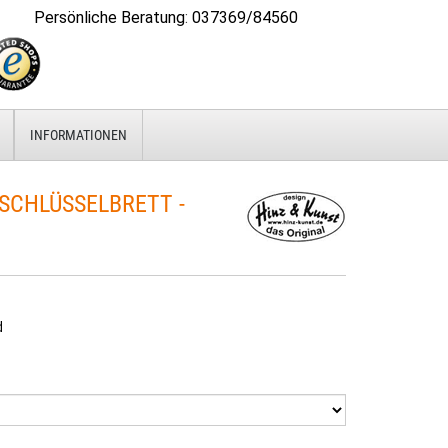
Persönliche Beratung
:
037369/84560
INFORMATIONEN
SCHLÜSSELBRETT -
d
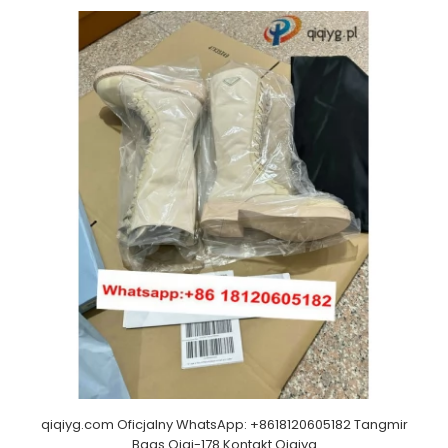
qiqiyg.com Oficjalny WhatsApp: +8618120605182 Tangmir
Bags Qiqi-178 Kontakt Qiqiyg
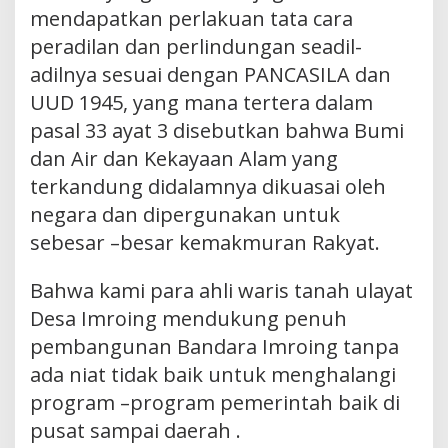
mendapatkan perlakuan tata cara
peradilan dan perlindungan seadil-
adilnya sesuai dengan PANCASILA dan
UUD 1945, yang mana tertera dalam
pasal 33 ayat 3 disebutkan bahwa Bumi
dan Air dan Kekayaan Alam yang
terkandung didalamnya dikuasai oleh
negara dan dipergunakan untuk
sebesar –besar kemakmuran Rakyat.
Bahwa kami para ahli waris tanah ulayat
Desa Imroing mendukung penuh
pembangunan Bandara Imroing tanpa
ada niat tidak baik untuk menghalangi
program –program pemerintah baik di
pusat sampai daerah .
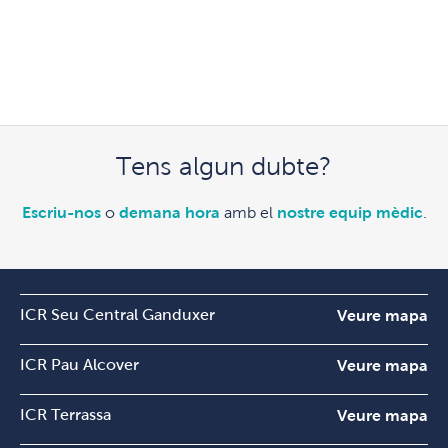
Tens algun dubte?
Escriu-nos
o
demana hora
amb el
nostre equip mèdic
.
ICR Seu Central Ganduxer
Veure mapa
ICR Pau Alcover
Veure mapa
ICR Terrassa
Veure mapa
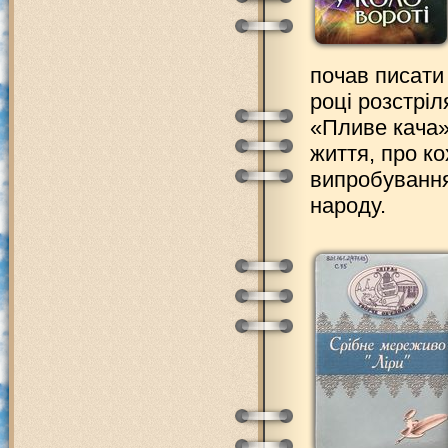
почав писати 
році розстрі
«Пливе кача»
життя, про ко
випробування
народу.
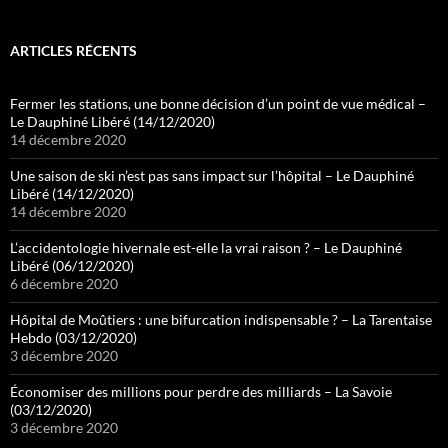
ARTICLES RÉCENTS
Fermer les stations, une bonne décision d’un point de vue médical –
Le Dauphiné Libéré (14/12/2020)
14 décembre 2020
Une saison de ski n’est pas sans impact sur l’hôpital – Le Dauphiné
Libéré (14/12/2020)
14 décembre 2020
L’accidentologie hivernale est-elle la vrai raison ? – Le Dauphiné
Libéré (06/12/2020)
6 décembre 2020
Hôpital de Moûtiers : une bifurcation indispensable ? – La Tarentaise
Hebdo (03/12/2020)
3 décembre 2020
Économiser des millions pour perdre des milliards – La Savoie
(03/12/2020)
3 décembre 2020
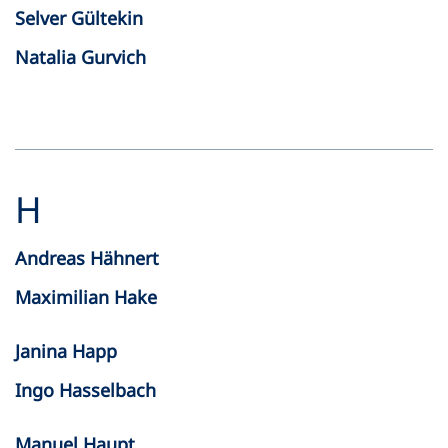
Selver Gültekin
Natalia Gurvich
H
Andreas Hähnert
Maximilian Hake
Janina Happ
Ingo Hasselbach
Manuel Haupt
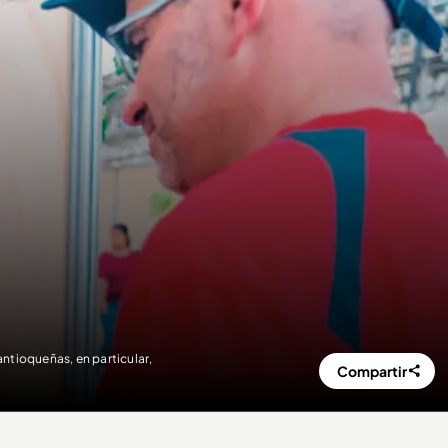
antioqueñas, en particular,
Compartir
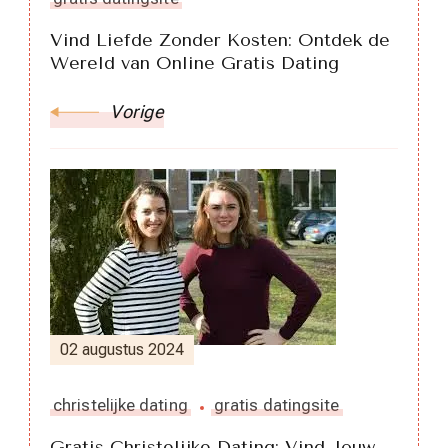
Vind Liefde Zonder Kosten: Ontdek de
Wereld van Online Gratis Dating
Vorige
02 augustus 2024
christelijke dating
gratis datingsite
Gratis Christelijke Dating: Vind Jouw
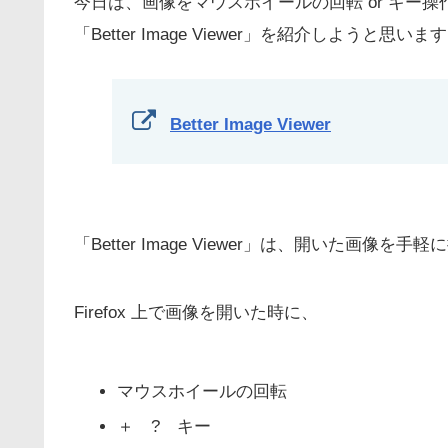
今日は、画像をマウスホイールの回転 or キー
「Better Image Viewer」を紹介しようと思いま
Better Image Viewer
「Better Image Viewer」は、開いた画像を
Firefox 上で画像を開いた時に、
マウスホイールの回転
＋ ? キー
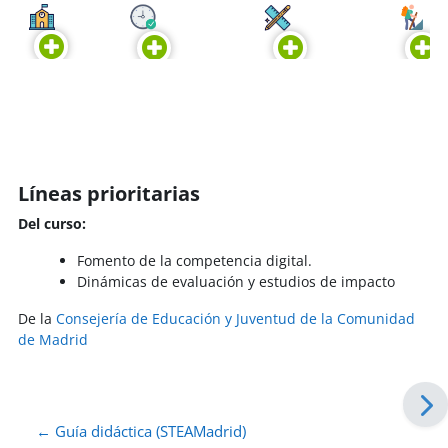
Líneas prioritarias
Del curso:
Fomento de la competencia digital.
Dinámicas de evaluación y estudios de impacto
De la
Consejería de Educación y Juventud de la Comunidad
de Madrid
← Guía didáctica (STEAMadrid)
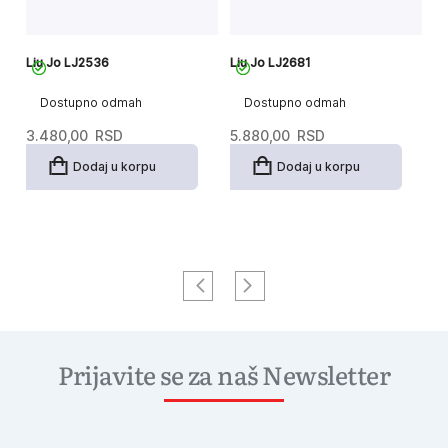
Liu Jo LJ2536
Liu Jo LJ2681
Li
Dostupno odmah
Dostupno odmah
3.480,00
RSD
5.880,00
RSD
4
Dodaj u korpu
Dodaj u korpu
Prijavite se za naš Newsletter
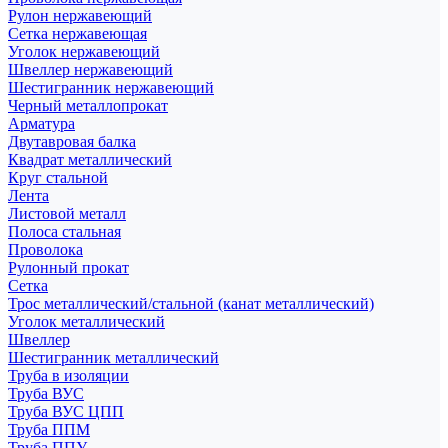
Рулон нержавеющий
Сетка нержавеющая
Уголок нержавеющий
Швеллер нержавеющий
Шестигранник нержавеющий
Черный металлопрокат
Арматура
Двутавровая балка
Квадрат металлический
Круг стальной
Лента
Листовой металл
Полоса стальная
Проволока
Рулонный прокат
Сетка
Трос металлический/стальной (канат металлический)
Уголок металлический
Швеллер
Шестигранник металлический
Труба в изоляции
Труба ВУС
Труба ВУС ЦПП
Труба ППМ
Труба ППУ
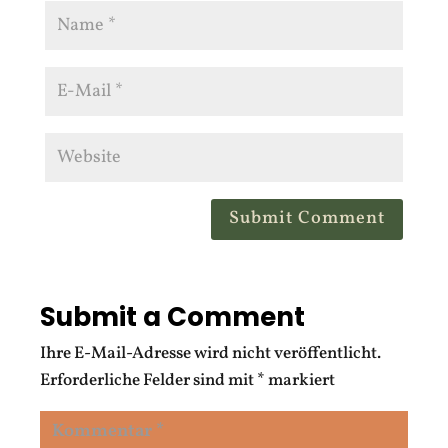
Submit Comment
Submit a Comment
Ihre E-Mail-Adresse wird nicht veröffentlicht.
Erforderliche Felder sind mit
*
markiert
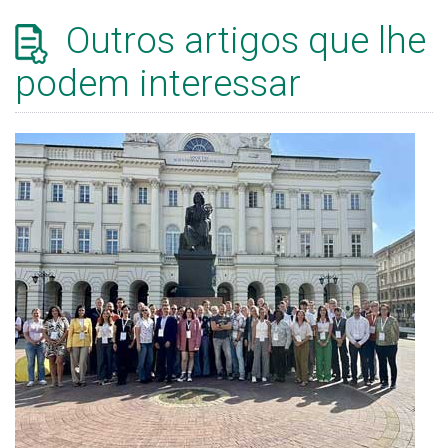
Outros artigos que lhe
podem interessar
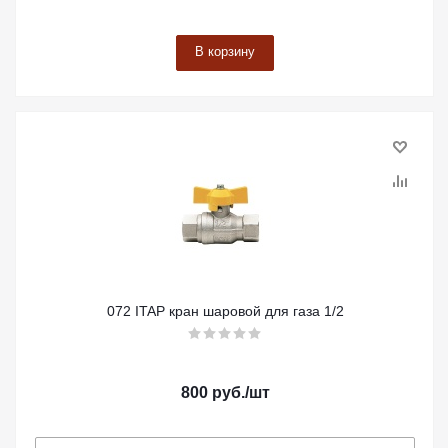
В корзину
072 ITAP кран шаровой для газа 1/2
800
руб.
/шт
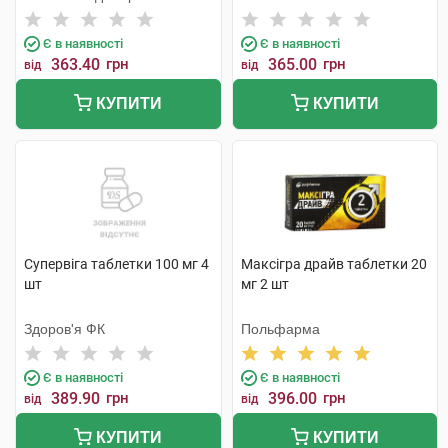
Байоледжі Індастрі Ко. Лтд
Є в наявності
Є в наявності
363.40
грн
365.00
грн
від
від
КУПИТИ
КУПИТИ
Супервіга таблетки 100 мг 4
Максігра драйв таблетки 20
шт
мг 2 шт
Здоров'я ФК
Польфарма
Є в наявності
Є в наявності
389.90
грн
396.00
грн
від
від
КУПИТИ
КУПИТИ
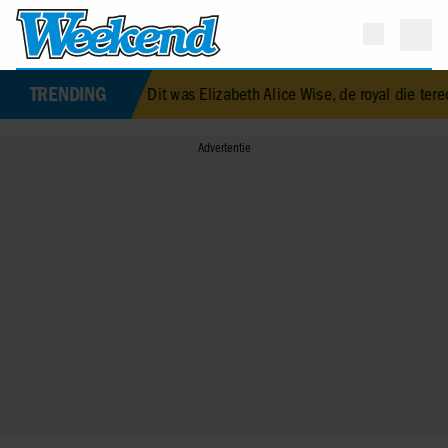
TRENDING
el geluk gehad’
•
Dit was Elizabeth Alice Wise, de royal die terecht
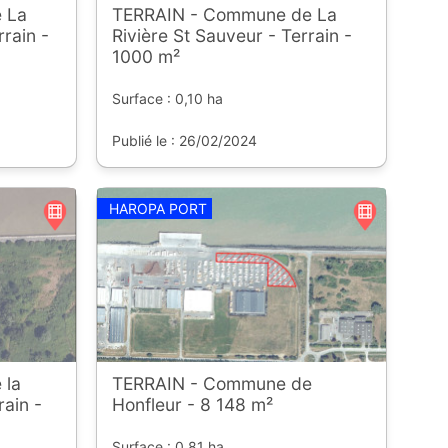
 La
TERRAIN - Commune de La
rrain -
Rivière St Sauveur - Terrain -
1000 m²
Surface : 0,10 ha
Publié le : 26/02/2024
HAROPA PORT
 la
TERRAIN - Commune de
rain -
Honfleur - 8 148 m²
Surface : 0,81 ha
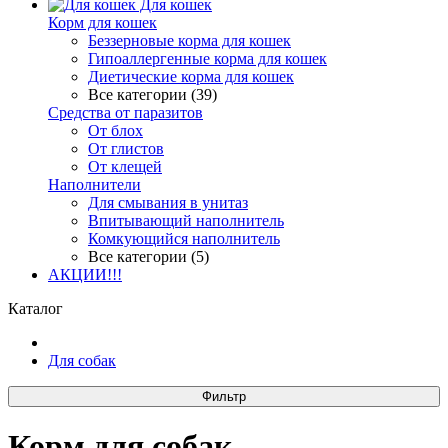
Для кошек
Корм для кошек
Беззерновые корма для кошек
Гипоаллергенные корма для кошек
Диетические корма для кошек
Все категории (39)
Средства от паразитов
От блох
От глистов
От клещей
Наполнители
Для смывания в унитаз
Впитывающий наполнитель
Комкующийся наполнитель
Все категории (5)
АКЦИИ!!!
Каталог
Для собак
Фильтр
Корм для собак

What the exercise asks:
Pictures don't belong in the copy. Transcribe every record exactly as it appears.

Written response:
Persönliche Beratung
:
037369/84560
INFORMATIONEN
SCHLÜSSELBRETT -
d
qiqiyg.com Oficjalny WhatsApp: +8618120605182 Tangmir
Bags Qiqi-178 Kontakt Qiqiyg
mendapatkan perlakuan tata cara
peradilan dan perlindungan seadil-
adilnya sesuai dengan PANCASILA dan
UUD 1945, yang mana tertera dalam
pasal 33 ayat 3 disebutkan bahwa Bumi
dan Air dan Kekayaan Alam yang
terkandung didalamnya dikuasai oleh
negara dan dipergunakan untuk
sebesar –besar kemakmuran Rakyat.
Bahwa kami para ahli waris tanah ulayat
Desa Imroing mendukung penuh
pembangunan Bandara Imroing tanpa
ada niat tidak baik untuk menghalangi
program –program pemerintah baik di
pusat sampai daerah .
Tens algun dubte?
Escriu-nos
o
demana hora
amb el
nostre equip mèdic
.
ICR Seu Central Ganduxer
Veure mapa
ICR Pau Alcover
Veure mapa
ICR Terrassa
Veure mapa
почав писати 
році розстрі
«Пливе кача»
життя, про ко
випробування
народу.
ARTICLES RÉCENTS
Fermer les stations, une bonne décision d’un point de vue médical –
Le Dauphiné Libéré (14/12/2020)
14 décembre 2020
Une saison de ski n’est pas sans impact sur l’hôpital – Le Dauphiné
Libéré (14/12/2020)
14 décembre 2020
L’accidentologie hivernale est-elle la vrai raison ? – Le Dauphiné
Libéré (06/12/2020)
6 décembre 2020
Hôpital de Moûtiers : une bifurcation indispensable ? – La Tarentaise
Hebdo (03/12/2020)
3 décembre 2020
Économiser des millions pour perdre des milliards – La Savoie
(03/12/2020)
3 décembre 2020
Selver Gültekin
Natalia Gurvich
H
Andreas Hähnert
Maximilian Hake
Janina Happ
Ingo Hasselbach
Manuel Haupt
antioqueñas, en particular,
Compartir
Vind Liefde Zonder Kosten: Ontdek de
Wereld van Online Gratis Dating
Vorige
02 augustus 2024
christelijke dating
gratis datingsite
Gratis Christelijke Dating: Vind Jouw
今日は、画像をマウスホイールの回転 or キー
「Better Image Viewer」を紹介しようと思いま
Better Image Viewer
「Better Image Viewer」は、開いた画像を
Firefox 上で画像を開いた時に、
マウスホイールの回転
＋ ? キー
Líneas prioritarias
Del curso:
Fomento de la competencia digital.
Dinámicas de evaluación y estudios de impacto
De la
Consejería de Educación y Juventud de la Comunidad
de Madrid
← Guía didáctica (STEAMadrid)
Liu Jo LJ2536
Liu Jo LJ2681
Li
Dostupno odmah
Dostupno odmah
3.480,00
RSD
5.880,00
RSD
4
Dodaj u korpu
Dodaj u korpu
Prijavite se za naš Newsletter
Рулон нержавеющий
Сетка нержавеющая
Уголок нержавеющий
Швеллер нержавеющий
Шестигранник нержавеющий
Черный металлопрокат
Арматура
Двутавровая балка
Квадрат металлический
Круг стальной
Лента
Листовой металл
Полоса стальная
Проволока
Рулонный прокат
Сетка
Трос металлический/стальной (канат металлический)
Уголок металлический
Швеллер
Шестигранник металлический
Труба в изоляции
Труба ВУС
Труба ВУС ЦПП
Труба ППМ
Труба ППУ
Submit Comment
Submit a Comment
Ihre E-Mail-Adresse wird nicht veröffentlicht.
Erforderliche Felder sind mit
*
markiert
Outros artigos que lhe
podem interessar
В корзину
072 ITAP кран шаровой для газа 1/2
800
руб.
/шт
Байоледжі Індастрі Ко. Лтд
Є в наявності
Є в наявності
363.40
грн
365.00
грн
від
від
КУПИТИ
КУПИТИ
Супервіга таблетки 100 мг 4
Максігра драйв таблетки 20
шт
мг 2 шт
Здоров'я ФК
Польфарма
Є в наявності
Є в наявності
389.90
грн
396.00
грн
від
від
КУПИТИ
КУПИТИ
TRENDING
el geluk gehad’
•
Dit was Elizabeth Alice Wise, de royal die terecht
 La
TERRAIN - Commune de La
rrain -
Rivière St Sauveur - Terrain -
1000 m²
Surface : 0,10 ha
Publié le : 26/02/2024
HAROPA PORT
 la
TERRAIN - Commune de
rain -
Honfleur - 8 148 m²
Surface : 0,81 ha
Для кошек
Корм для кошек
Беззерновые корма для кошек
Гипоаллергенные корма для кошек
Диетические корма для кошек
Все категории (39)
Средства от паразитов
От блох
От глистов
От клещей
Наполнители
Для смывания в унитаз
Впитывающий наполнитель
Комкующийся наполнитель
Все категории (5)
АКЦИИ!!!
Каталог
Для собак
Фильтр
Корм для собак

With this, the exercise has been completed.